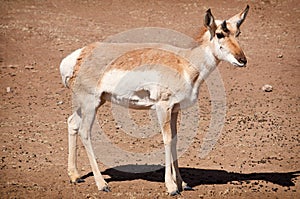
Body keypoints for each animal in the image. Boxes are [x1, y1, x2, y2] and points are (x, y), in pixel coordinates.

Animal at [59, 5, 250, 195]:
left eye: (238, 32)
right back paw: (102, 184)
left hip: (93, 102)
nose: (242, 60)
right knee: (84, 131)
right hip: (90, 104)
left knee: (72, 123)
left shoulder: (175, 110)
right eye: (219, 34)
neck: (184, 62)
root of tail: (78, 56)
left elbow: (175, 140)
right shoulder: (162, 107)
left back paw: (75, 176)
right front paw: (171, 187)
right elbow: (167, 140)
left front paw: (182, 183)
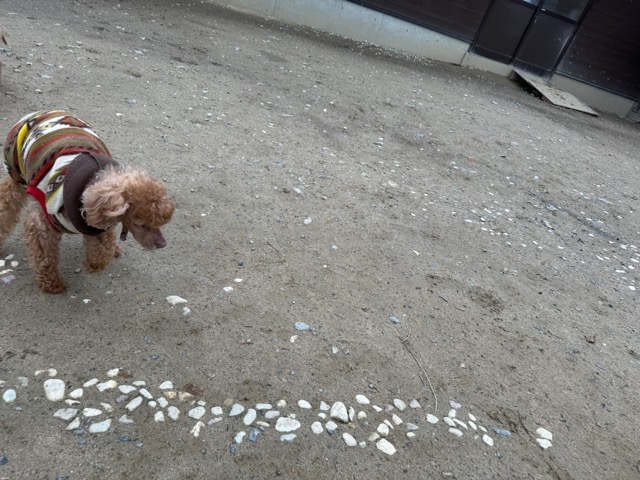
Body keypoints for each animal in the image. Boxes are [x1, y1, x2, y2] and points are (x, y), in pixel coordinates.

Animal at [0, 110, 175, 293]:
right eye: (141, 224)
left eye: (160, 224)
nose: (162, 244)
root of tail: (42, 112)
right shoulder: (42, 224)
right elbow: (45, 257)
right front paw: (51, 282)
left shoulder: (99, 225)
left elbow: (104, 249)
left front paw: (93, 263)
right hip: (16, 175)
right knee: (5, 206)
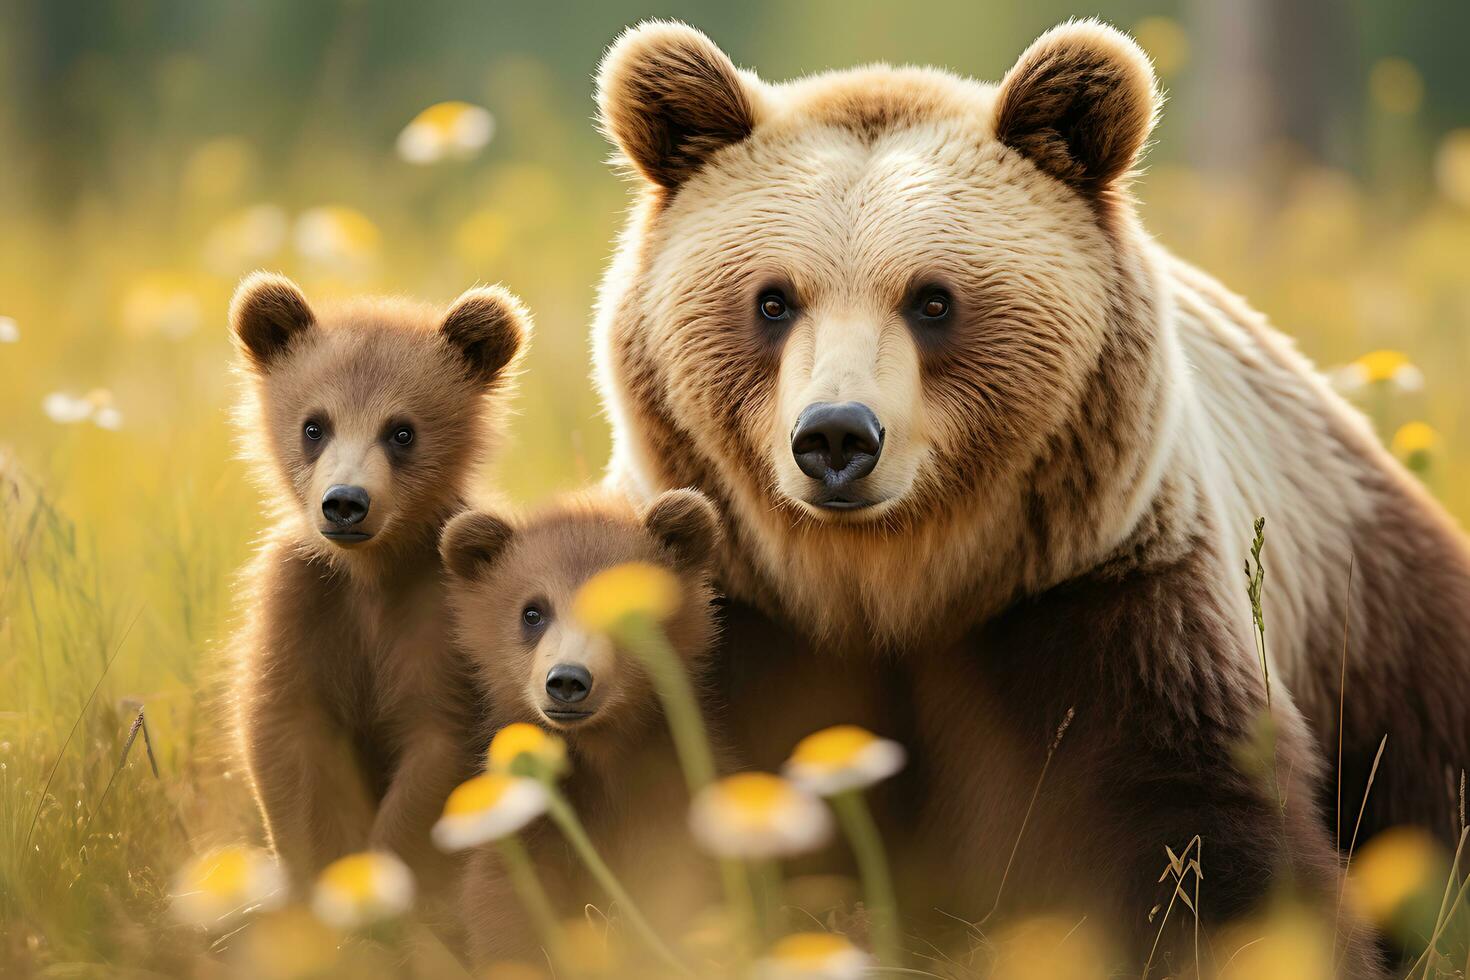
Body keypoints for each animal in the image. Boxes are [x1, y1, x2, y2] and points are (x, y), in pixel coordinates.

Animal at [588, 15, 1470, 975]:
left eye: (933, 300)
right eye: (774, 300)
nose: (837, 437)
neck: (883, 586)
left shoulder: (1099, 600)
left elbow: (1198, 833)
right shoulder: (732, 615)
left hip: (1370, 615)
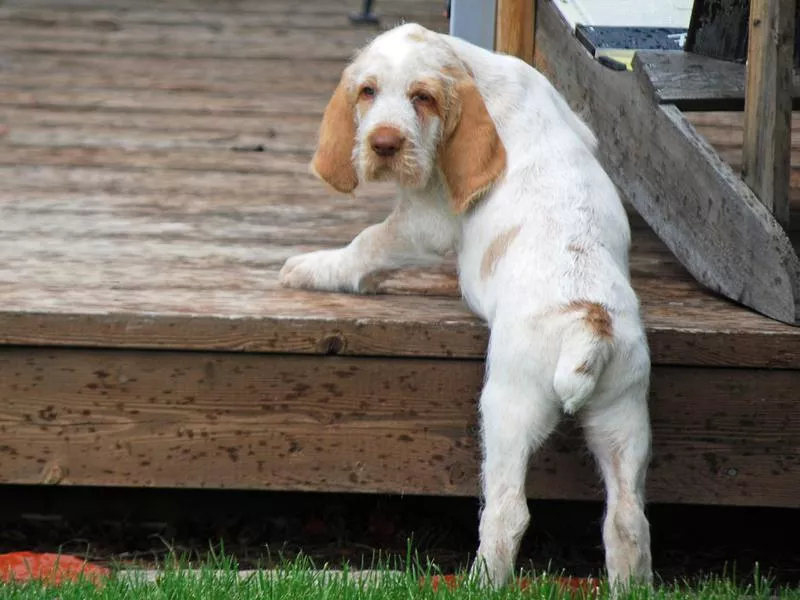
=====
» **Task brief**
Where the line containing "right eye: (219, 34)" appears, begin writing out the lines exactly, and continue through the end of the material above, omitting pictures.

» **Exercise output**
right eye: (219, 34)
neck: (184, 62)
root of tail: (78, 56)
left elbow: (175, 140)
right shoulder: (162, 107)
left back paw: (75, 176)
right front paw: (171, 187)
right elbow: (167, 140)
left front paw: (182, 183)
Body keypoints for each animal in the image. Boxes are [x1, y1, x2, y2] and points are (x, y), in pixel coordinates.

Animal at [0, 110, 175, 293]:
right eye: (141, 224)
left eye: (160, 224)
nose: (162, 244)
root of tail: (42, 112)
right shoulder: (42, 224)
right elbow: (45, 257)
right front paw: (51, 282)
left shoulder: (99, 225)
left elbow: (104, 249)
left front paw: (93, 263)
right hip: (16, 175)
right knee: (5, 206)
Body keypoints for each animal in the image. Boxes are [x1, y1, x2, y2] and points are (x, y), in pixel coordinates.

Animal at [588, 15, 1470, 975]:
left eye: (933, 300)
right eye: (774, 300)
nose: (837, 437)
neck: (883, 586)
left shoulder: (1099, 600)
left elbow: (1198, 833)
right shoulder: (732, 615)
left hip: (1370, 615)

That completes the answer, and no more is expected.